- **Task**:
Set the listing down exactly; no pictures.

- **Source material**:
★ ★ ★ ★ ★

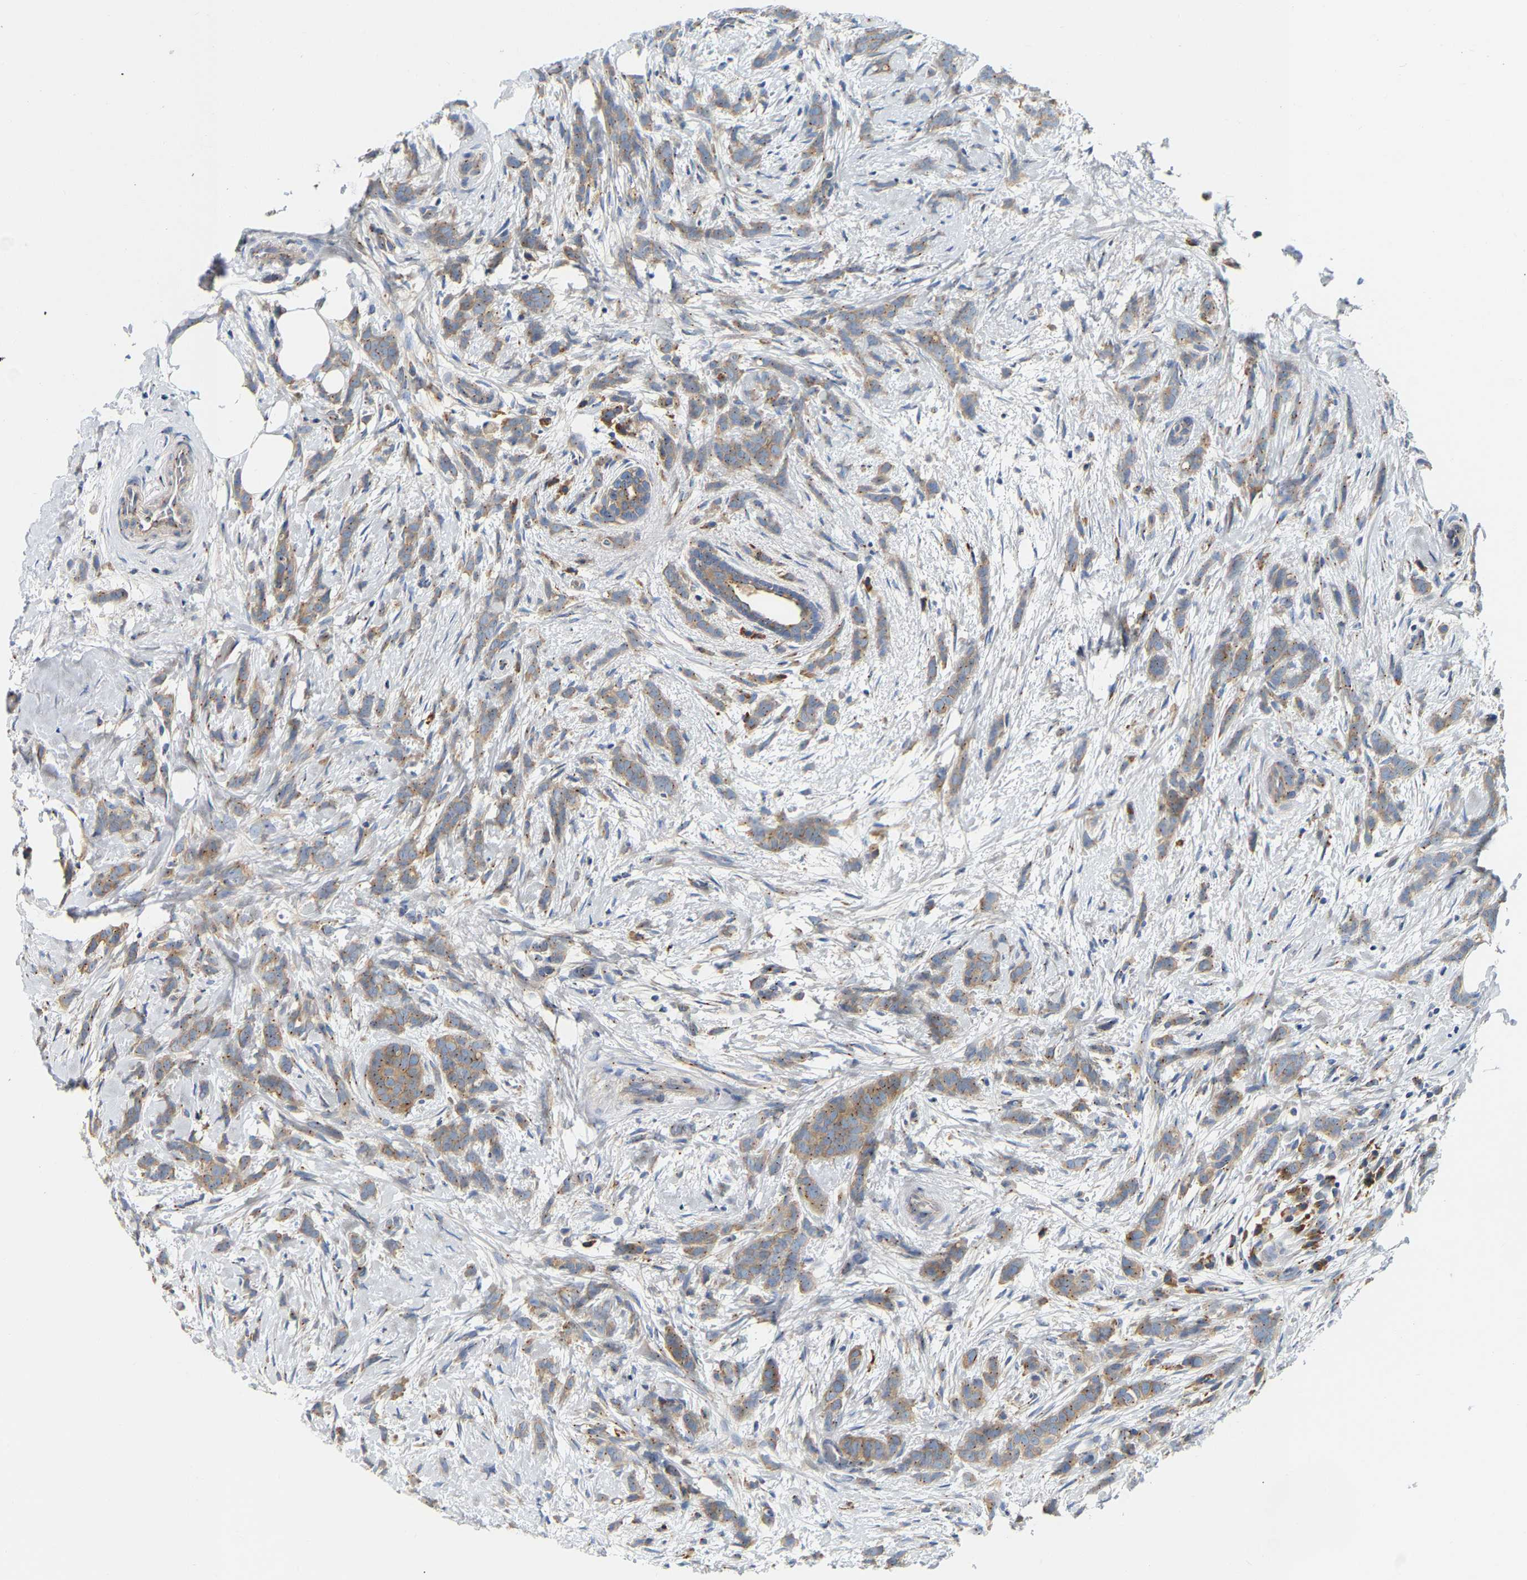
{"staining": {"intensity": "weak", "quantity": ">75%", "location": "cytoplasmic/membranous"}, "tissue": "breast cancer", "cell_type": "Tumor cells", "image_type": "cancer", "snomed": [{"axis": "morphology", "description": "Lobular carcinoma, in situ"}, {"axis": "morphology", "description": "Lobular carcinoma"}, {"axis": "topography", "description": "Breast"}], "caption": "Tumor cells exhibit low levels of weak cytoplasmic/membranous staining in approximately >75% of cells in human breast cancer.", "gene": "PCNT", "patient": {"sex": "female", "age": 41}}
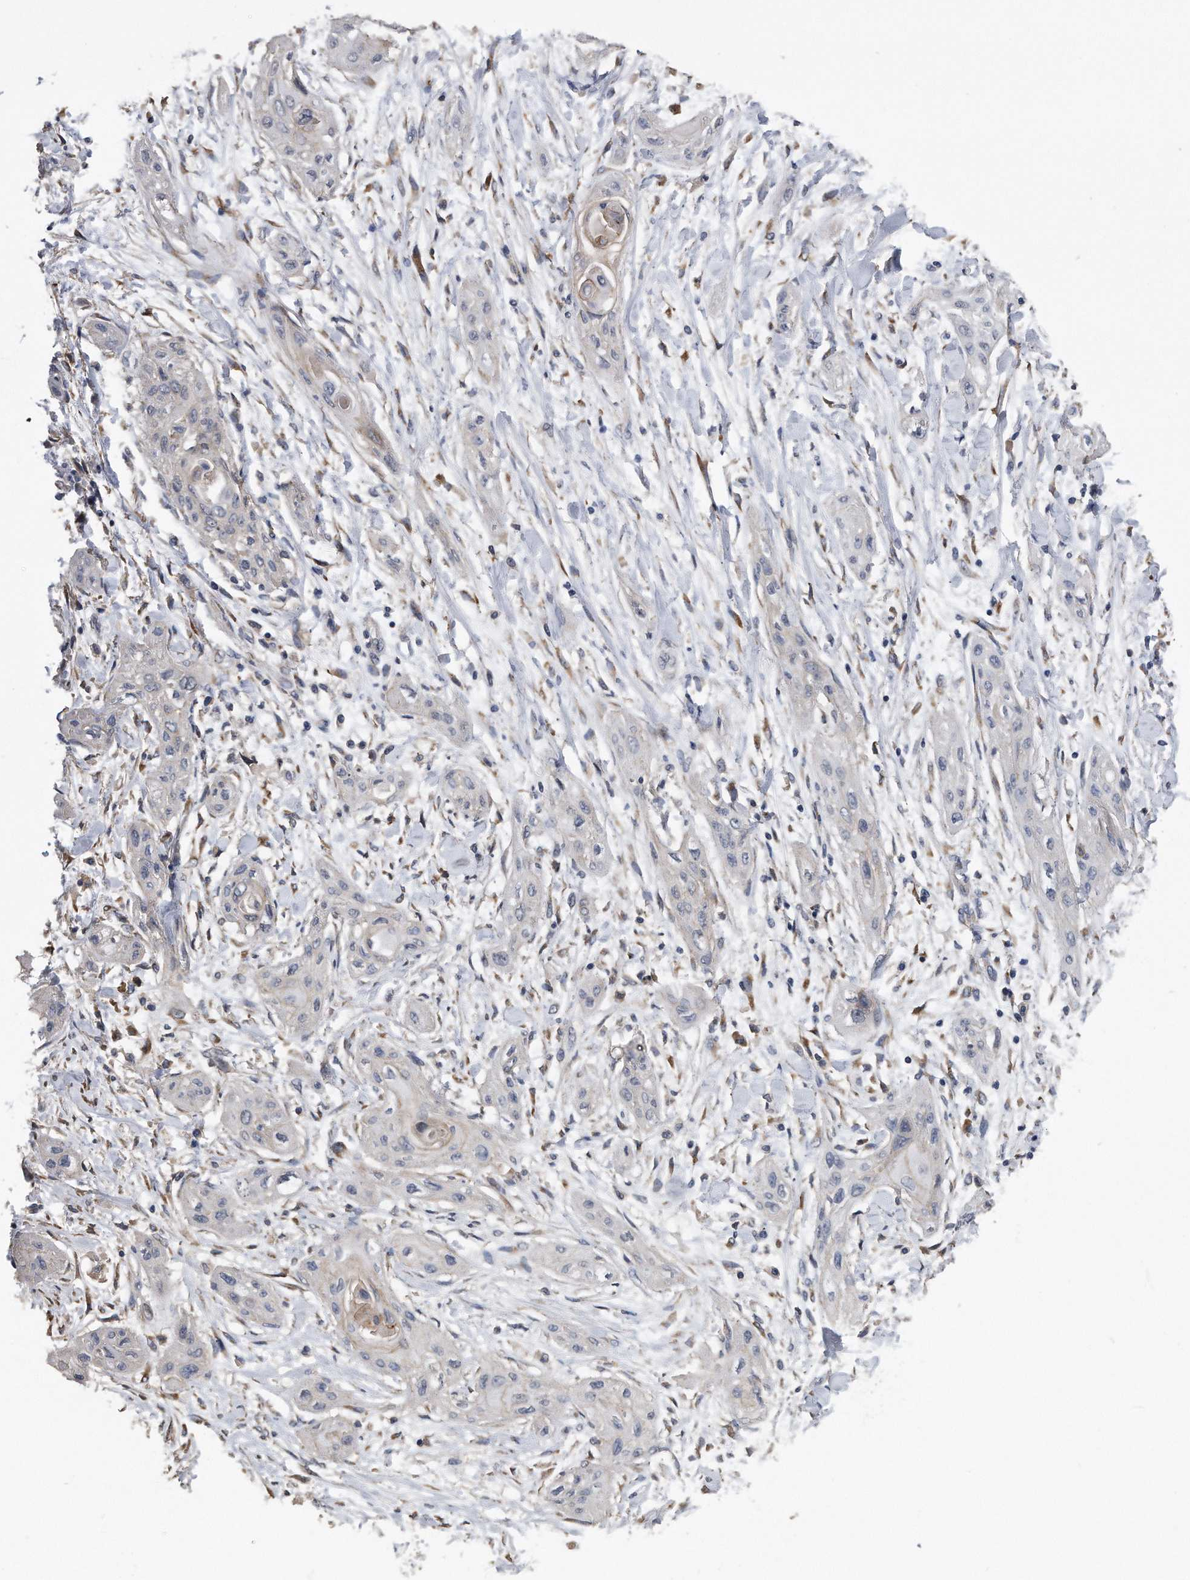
{"staining": {"intensity": "negative", "quantity": "none", "location": "none"}, "tissue": "lung cancer", "cell_type": "Tumor cells", "image_type": "cancer", "snomed": [{"axis": "morphology", "description": "Squamous cell carcinoma, NOS"}, {"axis": "topography", "description": "Lung"}], "caption": "Immunohistochemistry (IHC) image of neoplastic tissue: human lung cancer stained with DAB (3,3'-diaminobenzidine) displays no significant protein staining in tumor cells.", "gene": "PCLO", "patient": {"sex": "female", "age": 47}}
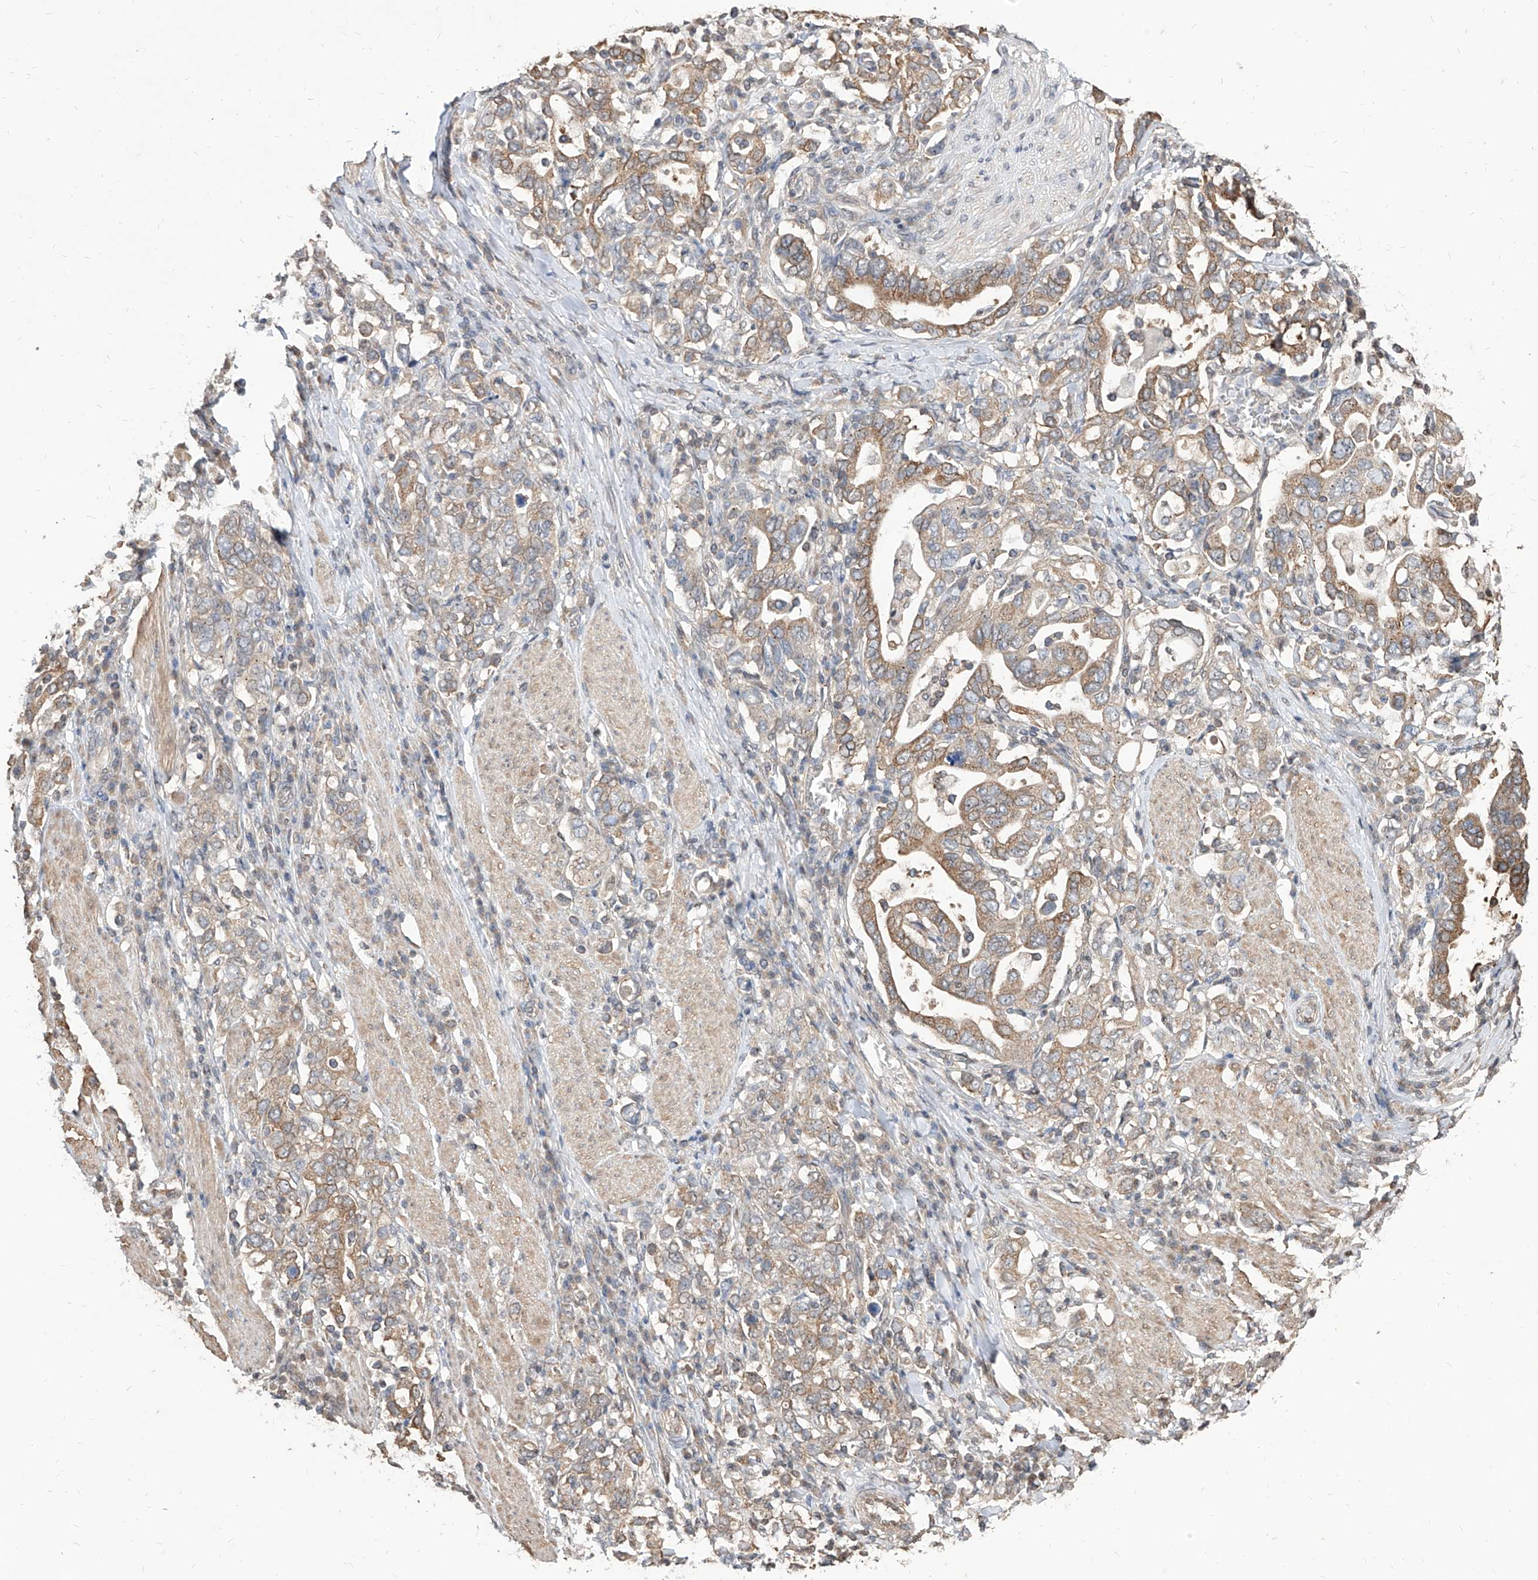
{"staining": {"intensity": "moderate", "quantity": ">75%", "location": "cytoplasmic/membranous"}, "tissue": "stomach cancer", "cell_type": "Tumor cells", "image_type": "cancer", "snomed": [{"axis": "morphology", "description": "Adenocarcinoma, NOS"}, {"axis": "topography", "description": "Stomach, upper"}], "caption": "Immunohistochemistry (IHC) histopathology image of stomach cancer (adenocarcinoma) stained for a protein (brown), which reveals medium levels of moderate cytoplasmic/membranous staining in approximately >75% of tumor cells.", "gene": "C8orf82", "patient": {"sex": "male", "age": 62}}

★ ★ ★ ★ ★

- **The answer**:
{"staining": {"intensity": "weak", "quantity": ">75%", "location": "cytoplasmic/membranous"}, "tissue": "breast cancer", "cell_type": "Tumor cells", "image_type": "cancer", "snomed": [{"axis": "morphology", "description": "Lobular carcinoma, in situ"}, {"axis": "morphology", "description": "Lobular carcinoma"}, {"axis": "topography", "description": "Breast"}], "caption": "Tumor cells exhibit low levels of weak cytoplasmic/membranous staining in approximately >75% of cells in human breast cancer.", "gene": "PCNT", "patient": {"sex": "female", "age": 41}}
{"staining": {"intensity": "negative", "quantity": "none", "location": "none"}, "tissue": "lung cancer", "cell_type": "Tumor cells", "image_type": "cancer", "snomed": [{"axis": "morphology", "description": "Squamous cell carcinoma, NOS"}, {"axis": "topography", "description": "Lung"}], "caption": "Immunohistochemistry (IHC) image of neoplastic tissue: human lung cancer stained with DAB (3,3'-diaminobenzidine) displays no significant protein staining in tumor cells.", "gene": "PCLO", "patient": {"sex": "female", "age": 47}}
{"staining": {"intensity": "moderate", "quantity": ">75%", "location": "cytoplasmic/membranous"}, "tissue": "stomach cancer", "cell_type": "Tumor cells", "image_type": "cancer", "snomed": [{"axis": "morphology", "description": "Adenocarcinoma, NOS"}, {"axis": "topography", "description": "Stomach, upper"}], "caption": "Immunohistochemistry (IHC) histopathology image of stomach cancer (adenocarcinoma) stained for a protein (brown), which reveals medium levels of moderate cytoplasmic/membranous staining in approximately >75% of tumor cells.", "gene": "C8orf82", "patient": {"sex": "male", "age": 62}}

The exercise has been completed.